The lyric "I'm pining for the moon" caught my attention, nearly bringing tears to my eyes. If there's anything that could describe my current mood it'd be Pining for the Moon. I'm not even sure why. That's the thing about pining, it describes a thing that's just-out-of-reach. The moon has always been a bit of a mystery to me, so maybe that's why I'm pining for it. The mystery of the moon relates to this whole theory that lunar cycles and menstrual cycles are said to be synced. There's lots of lore around the moon and its cycles in the spiritual worlds in which I play. Sometimes I even do moon-related rituals. I guess on some level I just do them because that's what people in my spiritual circles do. But honestly, I just don't know much about the moon. I let it be a mystery. A thing that's out of reach. Maybe on some level it represents my own femininity (which is perpetually just out of my reach). 

As an aside, Night Swimming came out on Automatic for the People by REM in 1992. I worked at the D.C. Pool from 2000 - 2003. Therefore, when that song was played while us lifeguards were literally night swimming after hours, it was an unfamiliar song to me. Back then we couldn't stream songs. I don't even think I knew who sang it, so I couldn't go buy the CD. It took me another couple years before I heard it again and I was immediately brought to tears. It still pings the memory of swimming in the pool I grew up going to day-in-and-day-out. 

And now I'm back in nostalgia. Those memories from the D.C. Pool  are so prolific that it seems as if 1 in 10 of my stored memories happened at, or en route to, the D.C. Pool. Riding my bike to and from the pool was like a whole production of its own. If there was one word that could sum up that time in my life, it'd be a screaming lifeguard yelling "WALK!" at a kid who was running full speed on wet concrete. I was both the kid and the lifeguard, depending on the era. Note: that reference probably means nothing unless you were a lifeguard at an outdoor pool that detested when kids run. You see lifeguards have to deal with a lot of blood on the job and we are constantly trying to avoid seeing a kid crack their skull open. Hence yelling WALK at them on repeat.

Please be warned that I'm not going to poignantly land this plane, you guys. I'm just writing for the sake of writing at this point. Vomiting out my thoughts if you will. And I think I have one last thought to get out. How do my untouched femininity and my love for chlorinated bodies of water connect? 
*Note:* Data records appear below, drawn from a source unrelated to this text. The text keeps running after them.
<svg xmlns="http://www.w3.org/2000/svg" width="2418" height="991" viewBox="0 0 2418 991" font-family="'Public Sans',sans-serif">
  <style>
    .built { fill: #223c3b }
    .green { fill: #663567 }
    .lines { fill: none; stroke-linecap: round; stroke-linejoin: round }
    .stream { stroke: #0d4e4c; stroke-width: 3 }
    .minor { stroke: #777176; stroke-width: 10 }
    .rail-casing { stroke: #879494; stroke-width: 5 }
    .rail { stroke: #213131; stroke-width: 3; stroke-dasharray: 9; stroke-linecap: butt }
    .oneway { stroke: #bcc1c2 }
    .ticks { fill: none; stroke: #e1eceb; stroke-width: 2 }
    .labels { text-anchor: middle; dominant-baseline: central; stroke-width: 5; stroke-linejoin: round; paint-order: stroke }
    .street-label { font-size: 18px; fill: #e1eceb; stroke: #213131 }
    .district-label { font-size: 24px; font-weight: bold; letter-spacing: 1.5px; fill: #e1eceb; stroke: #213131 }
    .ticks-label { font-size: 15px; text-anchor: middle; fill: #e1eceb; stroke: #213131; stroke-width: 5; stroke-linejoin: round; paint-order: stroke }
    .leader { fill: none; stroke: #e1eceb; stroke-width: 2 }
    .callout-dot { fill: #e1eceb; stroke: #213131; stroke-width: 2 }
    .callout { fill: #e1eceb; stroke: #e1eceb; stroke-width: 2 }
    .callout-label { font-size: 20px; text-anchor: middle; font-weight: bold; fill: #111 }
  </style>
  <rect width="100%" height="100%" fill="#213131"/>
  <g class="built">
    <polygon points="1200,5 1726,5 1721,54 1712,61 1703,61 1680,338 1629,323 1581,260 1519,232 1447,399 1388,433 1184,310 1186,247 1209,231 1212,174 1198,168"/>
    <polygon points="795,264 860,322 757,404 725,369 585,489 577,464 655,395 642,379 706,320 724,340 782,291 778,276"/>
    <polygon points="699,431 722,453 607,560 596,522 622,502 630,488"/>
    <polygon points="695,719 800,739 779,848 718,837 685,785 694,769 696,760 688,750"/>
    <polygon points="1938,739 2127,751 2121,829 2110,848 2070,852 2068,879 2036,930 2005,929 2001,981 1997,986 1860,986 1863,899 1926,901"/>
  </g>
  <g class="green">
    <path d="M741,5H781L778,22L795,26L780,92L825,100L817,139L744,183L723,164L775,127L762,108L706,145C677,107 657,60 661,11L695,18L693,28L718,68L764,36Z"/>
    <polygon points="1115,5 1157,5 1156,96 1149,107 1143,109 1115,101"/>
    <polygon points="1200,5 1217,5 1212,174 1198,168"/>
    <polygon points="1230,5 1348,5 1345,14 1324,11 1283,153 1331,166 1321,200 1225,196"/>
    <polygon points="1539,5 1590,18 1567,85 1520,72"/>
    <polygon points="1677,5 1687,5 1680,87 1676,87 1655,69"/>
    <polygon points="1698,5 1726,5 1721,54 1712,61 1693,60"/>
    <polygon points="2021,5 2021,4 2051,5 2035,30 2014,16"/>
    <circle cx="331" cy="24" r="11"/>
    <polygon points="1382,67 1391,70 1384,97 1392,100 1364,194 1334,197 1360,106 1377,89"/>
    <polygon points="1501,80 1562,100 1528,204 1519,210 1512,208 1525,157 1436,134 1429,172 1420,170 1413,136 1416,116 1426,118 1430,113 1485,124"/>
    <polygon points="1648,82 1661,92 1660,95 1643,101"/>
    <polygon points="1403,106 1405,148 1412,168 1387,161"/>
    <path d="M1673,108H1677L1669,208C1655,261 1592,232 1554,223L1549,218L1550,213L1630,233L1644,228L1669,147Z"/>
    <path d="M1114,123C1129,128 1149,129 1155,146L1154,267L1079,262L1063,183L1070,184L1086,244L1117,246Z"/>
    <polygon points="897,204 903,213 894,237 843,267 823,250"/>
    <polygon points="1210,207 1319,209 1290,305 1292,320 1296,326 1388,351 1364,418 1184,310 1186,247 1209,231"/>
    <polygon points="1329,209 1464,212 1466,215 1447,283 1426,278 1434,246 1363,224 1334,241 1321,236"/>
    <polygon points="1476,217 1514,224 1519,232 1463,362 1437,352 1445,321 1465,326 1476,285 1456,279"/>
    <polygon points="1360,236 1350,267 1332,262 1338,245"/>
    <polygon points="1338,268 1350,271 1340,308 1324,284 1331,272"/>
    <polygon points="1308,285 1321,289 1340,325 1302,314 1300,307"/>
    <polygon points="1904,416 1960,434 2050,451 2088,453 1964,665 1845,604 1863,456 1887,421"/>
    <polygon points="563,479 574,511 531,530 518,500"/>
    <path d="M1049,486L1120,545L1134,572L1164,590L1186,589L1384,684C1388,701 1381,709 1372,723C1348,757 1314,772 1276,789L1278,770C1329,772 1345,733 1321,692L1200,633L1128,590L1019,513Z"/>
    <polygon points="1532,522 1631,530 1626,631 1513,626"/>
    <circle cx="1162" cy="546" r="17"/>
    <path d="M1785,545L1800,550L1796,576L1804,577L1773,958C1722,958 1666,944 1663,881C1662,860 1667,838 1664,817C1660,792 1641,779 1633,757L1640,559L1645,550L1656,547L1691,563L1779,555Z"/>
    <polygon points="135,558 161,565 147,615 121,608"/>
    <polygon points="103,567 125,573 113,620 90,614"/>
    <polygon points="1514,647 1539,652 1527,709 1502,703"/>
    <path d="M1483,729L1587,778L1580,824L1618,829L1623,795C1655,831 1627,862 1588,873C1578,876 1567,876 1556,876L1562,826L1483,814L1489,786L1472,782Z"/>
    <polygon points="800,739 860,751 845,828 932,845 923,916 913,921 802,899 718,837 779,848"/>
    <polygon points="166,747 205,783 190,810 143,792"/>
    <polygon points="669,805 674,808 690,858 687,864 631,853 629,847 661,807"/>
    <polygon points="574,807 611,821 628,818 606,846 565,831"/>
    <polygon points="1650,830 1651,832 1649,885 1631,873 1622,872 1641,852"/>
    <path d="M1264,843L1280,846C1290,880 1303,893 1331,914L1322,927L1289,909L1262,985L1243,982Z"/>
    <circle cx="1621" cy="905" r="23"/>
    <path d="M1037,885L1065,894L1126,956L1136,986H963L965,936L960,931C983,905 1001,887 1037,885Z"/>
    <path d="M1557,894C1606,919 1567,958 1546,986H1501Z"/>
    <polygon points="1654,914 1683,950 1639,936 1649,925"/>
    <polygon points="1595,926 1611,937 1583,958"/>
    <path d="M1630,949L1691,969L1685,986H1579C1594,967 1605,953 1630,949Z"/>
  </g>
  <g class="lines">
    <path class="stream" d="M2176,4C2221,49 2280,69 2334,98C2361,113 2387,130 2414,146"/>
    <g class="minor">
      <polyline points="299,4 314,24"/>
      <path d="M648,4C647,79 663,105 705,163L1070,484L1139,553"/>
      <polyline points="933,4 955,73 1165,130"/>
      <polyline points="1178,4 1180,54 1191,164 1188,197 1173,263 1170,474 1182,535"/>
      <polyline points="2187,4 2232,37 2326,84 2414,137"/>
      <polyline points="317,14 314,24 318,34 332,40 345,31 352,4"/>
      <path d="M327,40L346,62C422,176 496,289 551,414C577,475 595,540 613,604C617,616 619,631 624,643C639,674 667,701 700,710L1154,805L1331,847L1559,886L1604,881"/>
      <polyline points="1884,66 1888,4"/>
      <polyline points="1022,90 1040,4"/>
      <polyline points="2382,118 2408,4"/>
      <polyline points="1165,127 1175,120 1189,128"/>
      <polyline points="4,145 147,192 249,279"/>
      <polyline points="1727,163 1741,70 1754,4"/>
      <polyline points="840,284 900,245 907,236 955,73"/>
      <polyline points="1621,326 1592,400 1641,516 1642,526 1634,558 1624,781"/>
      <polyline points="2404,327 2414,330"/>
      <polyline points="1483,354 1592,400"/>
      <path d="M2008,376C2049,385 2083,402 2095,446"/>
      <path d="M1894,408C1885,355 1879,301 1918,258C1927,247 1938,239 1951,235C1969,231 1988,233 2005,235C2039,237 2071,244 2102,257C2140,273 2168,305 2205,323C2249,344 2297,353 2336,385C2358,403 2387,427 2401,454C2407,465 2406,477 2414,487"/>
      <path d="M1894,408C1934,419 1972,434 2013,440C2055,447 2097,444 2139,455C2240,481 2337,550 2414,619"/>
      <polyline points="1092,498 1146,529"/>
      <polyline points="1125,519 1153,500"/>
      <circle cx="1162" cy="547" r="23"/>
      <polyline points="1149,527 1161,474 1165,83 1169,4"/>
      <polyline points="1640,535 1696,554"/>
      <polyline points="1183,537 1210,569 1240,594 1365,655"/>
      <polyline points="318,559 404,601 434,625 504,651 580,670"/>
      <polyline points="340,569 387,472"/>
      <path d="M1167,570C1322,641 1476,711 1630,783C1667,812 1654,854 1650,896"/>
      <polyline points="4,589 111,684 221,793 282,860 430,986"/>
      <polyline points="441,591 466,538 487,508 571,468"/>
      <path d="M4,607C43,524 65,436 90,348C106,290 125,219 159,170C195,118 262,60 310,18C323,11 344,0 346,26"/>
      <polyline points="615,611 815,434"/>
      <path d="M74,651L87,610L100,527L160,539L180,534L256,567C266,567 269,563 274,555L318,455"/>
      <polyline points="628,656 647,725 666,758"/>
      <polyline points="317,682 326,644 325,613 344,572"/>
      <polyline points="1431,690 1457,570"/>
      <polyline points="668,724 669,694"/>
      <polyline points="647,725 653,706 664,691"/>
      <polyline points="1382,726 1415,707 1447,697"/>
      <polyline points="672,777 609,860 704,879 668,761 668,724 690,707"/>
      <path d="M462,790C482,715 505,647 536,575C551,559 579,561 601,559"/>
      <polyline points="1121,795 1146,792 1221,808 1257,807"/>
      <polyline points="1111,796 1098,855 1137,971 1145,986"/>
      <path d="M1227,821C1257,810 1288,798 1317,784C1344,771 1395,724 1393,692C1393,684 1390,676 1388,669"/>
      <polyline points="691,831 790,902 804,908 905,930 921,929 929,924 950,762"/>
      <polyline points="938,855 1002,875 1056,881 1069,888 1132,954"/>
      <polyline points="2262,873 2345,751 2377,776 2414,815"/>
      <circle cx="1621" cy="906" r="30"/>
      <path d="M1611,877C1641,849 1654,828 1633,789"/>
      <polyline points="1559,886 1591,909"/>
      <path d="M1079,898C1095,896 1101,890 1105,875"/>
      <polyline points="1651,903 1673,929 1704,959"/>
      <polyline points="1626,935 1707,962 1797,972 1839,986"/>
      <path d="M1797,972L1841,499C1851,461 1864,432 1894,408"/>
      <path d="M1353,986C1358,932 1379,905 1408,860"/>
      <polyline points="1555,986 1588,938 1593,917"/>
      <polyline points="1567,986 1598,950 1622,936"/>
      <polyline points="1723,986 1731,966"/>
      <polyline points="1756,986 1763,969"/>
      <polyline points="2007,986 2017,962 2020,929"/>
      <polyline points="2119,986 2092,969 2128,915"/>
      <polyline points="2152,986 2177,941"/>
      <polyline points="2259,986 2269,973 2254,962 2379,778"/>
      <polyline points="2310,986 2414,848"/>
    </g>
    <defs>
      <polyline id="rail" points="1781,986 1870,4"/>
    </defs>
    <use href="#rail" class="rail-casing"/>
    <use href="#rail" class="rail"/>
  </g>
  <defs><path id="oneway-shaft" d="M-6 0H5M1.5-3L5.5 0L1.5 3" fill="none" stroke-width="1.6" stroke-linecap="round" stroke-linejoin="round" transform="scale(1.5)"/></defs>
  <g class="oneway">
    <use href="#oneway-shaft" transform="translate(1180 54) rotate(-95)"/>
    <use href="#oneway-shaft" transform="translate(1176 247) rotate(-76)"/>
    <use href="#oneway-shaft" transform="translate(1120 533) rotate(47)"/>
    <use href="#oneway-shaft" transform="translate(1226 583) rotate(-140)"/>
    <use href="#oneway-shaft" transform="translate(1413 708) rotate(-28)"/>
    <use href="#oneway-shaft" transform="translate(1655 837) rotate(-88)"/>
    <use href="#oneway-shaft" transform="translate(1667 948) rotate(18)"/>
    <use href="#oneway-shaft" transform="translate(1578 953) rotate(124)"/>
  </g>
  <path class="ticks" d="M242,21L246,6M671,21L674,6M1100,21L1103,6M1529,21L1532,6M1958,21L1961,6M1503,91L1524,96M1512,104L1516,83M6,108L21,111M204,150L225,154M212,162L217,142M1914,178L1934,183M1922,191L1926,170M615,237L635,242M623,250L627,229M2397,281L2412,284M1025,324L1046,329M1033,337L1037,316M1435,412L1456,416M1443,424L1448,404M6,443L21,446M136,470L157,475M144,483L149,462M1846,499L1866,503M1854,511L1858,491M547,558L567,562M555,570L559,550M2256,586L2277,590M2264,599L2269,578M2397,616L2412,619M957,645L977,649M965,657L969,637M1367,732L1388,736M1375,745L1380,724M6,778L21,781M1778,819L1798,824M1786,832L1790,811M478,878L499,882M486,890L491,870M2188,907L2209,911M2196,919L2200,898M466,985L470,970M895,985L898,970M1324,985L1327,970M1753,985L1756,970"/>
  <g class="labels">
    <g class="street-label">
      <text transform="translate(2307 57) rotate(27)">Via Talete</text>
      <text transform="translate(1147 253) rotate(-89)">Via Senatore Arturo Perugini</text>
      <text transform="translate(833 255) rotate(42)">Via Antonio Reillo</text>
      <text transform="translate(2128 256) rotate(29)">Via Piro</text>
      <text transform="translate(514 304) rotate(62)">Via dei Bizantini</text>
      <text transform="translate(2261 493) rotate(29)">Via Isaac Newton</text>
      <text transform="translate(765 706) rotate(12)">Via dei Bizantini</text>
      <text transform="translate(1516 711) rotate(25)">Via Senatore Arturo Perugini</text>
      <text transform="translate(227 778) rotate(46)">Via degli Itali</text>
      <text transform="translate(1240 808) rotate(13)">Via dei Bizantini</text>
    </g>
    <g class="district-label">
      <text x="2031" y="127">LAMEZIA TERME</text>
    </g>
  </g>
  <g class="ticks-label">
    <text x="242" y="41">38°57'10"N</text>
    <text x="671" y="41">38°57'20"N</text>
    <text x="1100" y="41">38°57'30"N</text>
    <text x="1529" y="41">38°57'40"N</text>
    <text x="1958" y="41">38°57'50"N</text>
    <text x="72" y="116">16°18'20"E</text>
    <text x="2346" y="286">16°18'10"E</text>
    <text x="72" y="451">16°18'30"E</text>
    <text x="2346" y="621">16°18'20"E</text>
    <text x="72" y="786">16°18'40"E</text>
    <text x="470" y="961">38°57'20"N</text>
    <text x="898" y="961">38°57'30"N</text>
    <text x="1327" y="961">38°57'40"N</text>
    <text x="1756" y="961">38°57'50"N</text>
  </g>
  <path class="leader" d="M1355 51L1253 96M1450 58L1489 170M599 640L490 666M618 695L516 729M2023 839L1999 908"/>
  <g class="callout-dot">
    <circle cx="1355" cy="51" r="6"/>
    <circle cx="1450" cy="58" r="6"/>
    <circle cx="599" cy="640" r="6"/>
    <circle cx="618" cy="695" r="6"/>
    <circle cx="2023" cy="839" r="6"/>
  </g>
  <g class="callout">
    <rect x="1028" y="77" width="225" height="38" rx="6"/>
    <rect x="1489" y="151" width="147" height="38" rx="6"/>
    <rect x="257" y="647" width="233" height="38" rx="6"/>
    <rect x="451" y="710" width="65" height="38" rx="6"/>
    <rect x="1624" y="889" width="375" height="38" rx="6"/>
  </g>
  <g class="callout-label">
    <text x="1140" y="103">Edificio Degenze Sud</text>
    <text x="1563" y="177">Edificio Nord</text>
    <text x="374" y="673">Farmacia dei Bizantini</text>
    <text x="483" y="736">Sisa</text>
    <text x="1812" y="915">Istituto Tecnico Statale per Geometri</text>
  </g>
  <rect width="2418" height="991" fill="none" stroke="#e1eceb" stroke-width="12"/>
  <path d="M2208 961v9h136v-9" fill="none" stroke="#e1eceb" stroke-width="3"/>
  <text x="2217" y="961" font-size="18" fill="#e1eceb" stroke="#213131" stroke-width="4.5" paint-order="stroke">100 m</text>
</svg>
Do you ever feel like childhood was ripped from you without consent? I do. And for some reason my memories from the pool....man, they are the shit. The good kinda shit. The pool gave me such a release. It represented freedom. I cannot remember ever getting bored. Then, one day, it was like...over. Childhood was over. But I found a workaround. I clung to the last shreds of childhood in my lifeguarding days. We still played. We still had fun. It was still rarely boring (well, maybe a little boring, especially if it'd been a while since anyone cracked their skull open on the wet concrete). And then there was the Night Swimming...

Luxurious.

Eventually it was all gone. Like truly gone gone. The old D.C. Pool has been filled in and is a parking lot for the new water park that was built next door. I was even asked to volunteer on some special task force that raised funds for the new pool. And I said yes! There's never a great sendoff for a childhood playground, but that was the best I could muster.

I've not yet made the connection between chlorinated bodies of water and my untouched femininity. The plane has not landed. That's what nostalgia will do for me . . . it's a little druglike.